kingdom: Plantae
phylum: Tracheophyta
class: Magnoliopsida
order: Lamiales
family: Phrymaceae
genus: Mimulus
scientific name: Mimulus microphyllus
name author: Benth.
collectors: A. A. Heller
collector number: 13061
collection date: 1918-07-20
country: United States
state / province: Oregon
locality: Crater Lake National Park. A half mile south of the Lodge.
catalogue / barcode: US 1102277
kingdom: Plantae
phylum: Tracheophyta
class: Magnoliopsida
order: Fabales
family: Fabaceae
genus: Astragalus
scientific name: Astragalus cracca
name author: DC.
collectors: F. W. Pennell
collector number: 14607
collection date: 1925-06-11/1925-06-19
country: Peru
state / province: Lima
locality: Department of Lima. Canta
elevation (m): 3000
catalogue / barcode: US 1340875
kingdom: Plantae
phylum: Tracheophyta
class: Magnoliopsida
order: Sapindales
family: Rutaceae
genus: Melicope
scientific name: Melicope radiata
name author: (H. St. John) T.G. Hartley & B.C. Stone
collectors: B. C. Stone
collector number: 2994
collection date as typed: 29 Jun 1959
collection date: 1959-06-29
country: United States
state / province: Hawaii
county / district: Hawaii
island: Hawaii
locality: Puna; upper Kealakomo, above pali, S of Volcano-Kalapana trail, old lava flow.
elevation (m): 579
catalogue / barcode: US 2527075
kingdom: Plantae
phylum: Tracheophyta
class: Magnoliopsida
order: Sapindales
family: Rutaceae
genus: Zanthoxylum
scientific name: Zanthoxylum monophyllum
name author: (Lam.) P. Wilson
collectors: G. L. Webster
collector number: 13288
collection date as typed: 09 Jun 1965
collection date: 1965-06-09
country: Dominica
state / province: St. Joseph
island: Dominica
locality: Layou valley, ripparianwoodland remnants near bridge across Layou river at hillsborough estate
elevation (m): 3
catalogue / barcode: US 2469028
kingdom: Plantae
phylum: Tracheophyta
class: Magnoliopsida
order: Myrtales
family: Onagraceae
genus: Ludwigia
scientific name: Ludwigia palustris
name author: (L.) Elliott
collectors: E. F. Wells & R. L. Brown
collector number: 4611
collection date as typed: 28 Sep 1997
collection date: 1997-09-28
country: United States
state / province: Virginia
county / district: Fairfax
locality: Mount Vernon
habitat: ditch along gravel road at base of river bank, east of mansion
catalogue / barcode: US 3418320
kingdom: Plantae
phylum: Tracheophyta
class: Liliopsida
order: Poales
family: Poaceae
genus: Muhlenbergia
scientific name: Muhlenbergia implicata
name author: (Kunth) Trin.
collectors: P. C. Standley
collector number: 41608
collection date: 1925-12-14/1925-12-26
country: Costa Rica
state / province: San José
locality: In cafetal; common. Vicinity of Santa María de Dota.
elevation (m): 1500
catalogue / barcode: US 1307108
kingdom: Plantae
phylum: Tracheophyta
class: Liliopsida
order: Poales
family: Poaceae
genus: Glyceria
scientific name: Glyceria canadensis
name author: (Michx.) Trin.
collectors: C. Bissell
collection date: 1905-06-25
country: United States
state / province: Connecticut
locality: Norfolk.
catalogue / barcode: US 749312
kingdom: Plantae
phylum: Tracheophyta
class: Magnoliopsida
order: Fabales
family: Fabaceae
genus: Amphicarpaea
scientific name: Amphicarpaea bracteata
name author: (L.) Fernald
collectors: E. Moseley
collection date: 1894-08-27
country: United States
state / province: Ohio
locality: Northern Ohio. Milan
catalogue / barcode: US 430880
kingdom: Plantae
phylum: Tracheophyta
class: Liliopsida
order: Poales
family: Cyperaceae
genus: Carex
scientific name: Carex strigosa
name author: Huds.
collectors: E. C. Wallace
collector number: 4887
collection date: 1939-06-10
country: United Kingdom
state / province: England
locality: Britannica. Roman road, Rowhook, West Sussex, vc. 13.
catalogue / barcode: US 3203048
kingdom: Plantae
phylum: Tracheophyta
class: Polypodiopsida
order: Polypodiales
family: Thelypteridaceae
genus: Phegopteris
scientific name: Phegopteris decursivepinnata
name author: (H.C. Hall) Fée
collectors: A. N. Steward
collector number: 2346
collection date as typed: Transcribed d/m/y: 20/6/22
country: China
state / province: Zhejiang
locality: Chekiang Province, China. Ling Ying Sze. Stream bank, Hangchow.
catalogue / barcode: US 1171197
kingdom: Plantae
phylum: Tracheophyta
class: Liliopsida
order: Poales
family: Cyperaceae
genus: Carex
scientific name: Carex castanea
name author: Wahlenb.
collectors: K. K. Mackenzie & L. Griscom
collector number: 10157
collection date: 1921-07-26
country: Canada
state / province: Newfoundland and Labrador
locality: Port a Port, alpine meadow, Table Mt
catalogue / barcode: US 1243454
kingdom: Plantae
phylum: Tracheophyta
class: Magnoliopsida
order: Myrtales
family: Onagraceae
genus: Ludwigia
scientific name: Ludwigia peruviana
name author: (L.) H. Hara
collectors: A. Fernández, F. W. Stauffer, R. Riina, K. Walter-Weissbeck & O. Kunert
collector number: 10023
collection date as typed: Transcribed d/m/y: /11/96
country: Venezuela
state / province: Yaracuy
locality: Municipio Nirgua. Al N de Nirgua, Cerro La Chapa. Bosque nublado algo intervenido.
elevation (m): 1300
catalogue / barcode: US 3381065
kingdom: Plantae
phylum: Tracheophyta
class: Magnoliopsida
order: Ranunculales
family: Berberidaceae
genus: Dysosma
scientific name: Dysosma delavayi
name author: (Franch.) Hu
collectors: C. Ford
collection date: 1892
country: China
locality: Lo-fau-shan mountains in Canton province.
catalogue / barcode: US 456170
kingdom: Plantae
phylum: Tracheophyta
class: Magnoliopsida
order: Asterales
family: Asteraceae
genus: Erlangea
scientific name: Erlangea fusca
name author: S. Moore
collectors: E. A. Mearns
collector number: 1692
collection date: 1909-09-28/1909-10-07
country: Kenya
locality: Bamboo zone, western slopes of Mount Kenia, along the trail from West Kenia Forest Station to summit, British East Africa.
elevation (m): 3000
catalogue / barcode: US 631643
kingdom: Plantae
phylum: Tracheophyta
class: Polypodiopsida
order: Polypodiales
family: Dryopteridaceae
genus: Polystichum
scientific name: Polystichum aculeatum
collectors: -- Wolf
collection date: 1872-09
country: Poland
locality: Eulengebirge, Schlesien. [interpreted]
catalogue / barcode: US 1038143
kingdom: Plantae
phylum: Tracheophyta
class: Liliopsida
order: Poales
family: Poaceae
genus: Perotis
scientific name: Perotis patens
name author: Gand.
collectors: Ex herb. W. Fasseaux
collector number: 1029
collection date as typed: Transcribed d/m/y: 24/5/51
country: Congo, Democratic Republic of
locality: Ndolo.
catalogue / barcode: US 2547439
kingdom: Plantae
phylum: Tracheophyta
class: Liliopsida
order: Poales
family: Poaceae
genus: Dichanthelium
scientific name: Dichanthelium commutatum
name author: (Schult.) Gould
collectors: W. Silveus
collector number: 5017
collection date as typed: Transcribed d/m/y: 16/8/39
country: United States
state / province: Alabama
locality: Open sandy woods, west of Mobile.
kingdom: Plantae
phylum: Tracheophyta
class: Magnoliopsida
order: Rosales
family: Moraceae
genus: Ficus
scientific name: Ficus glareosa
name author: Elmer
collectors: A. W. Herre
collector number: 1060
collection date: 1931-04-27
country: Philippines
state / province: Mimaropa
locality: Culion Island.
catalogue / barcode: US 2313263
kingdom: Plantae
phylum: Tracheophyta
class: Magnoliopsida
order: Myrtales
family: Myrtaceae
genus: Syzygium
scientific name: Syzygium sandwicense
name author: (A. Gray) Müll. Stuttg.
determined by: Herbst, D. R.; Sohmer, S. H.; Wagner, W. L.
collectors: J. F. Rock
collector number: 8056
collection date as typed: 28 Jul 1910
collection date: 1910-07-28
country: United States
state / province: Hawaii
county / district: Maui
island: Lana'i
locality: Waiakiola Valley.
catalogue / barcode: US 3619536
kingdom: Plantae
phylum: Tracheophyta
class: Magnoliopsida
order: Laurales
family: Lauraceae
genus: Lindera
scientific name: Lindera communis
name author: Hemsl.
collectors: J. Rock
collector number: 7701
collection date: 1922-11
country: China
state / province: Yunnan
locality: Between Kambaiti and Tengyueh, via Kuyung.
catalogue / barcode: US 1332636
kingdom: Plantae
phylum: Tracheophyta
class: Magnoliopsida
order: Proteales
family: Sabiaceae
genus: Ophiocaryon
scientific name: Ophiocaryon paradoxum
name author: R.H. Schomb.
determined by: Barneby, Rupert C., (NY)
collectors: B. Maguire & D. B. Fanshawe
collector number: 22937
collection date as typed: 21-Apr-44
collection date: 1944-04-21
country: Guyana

———

▸ **What to work on**:
Reproduce the listing from the line containing "catalogue / barcode: US 456170" up to and including the line containing "country: Kenya" as a Markdown table with the columns No. and Entry. Number each row and leave out any blank lines.

▸ **Result**:
| No. | Entry |
|---|---|
| 1 | catalogue / barcode: US 456170 |
| 2 | kingdom: Plantae |
| 3 | phylum: Tracheophyta |
| 4 | class: Magnoliopsida |
| 5 | order: Asterales |
| 6 | family: Asteraceae |
| 7 | genus: Erlangea |
| 8 | scientific name: Erlangea fusca |
| 9 | name author: S. Moore |
| 10 | collectors: E. A. Mearns |
| 11 | collector number: 1692 |
| 12 | collection date: 1909-09-28/1909-10-07 |
| 13 | country: Kenya |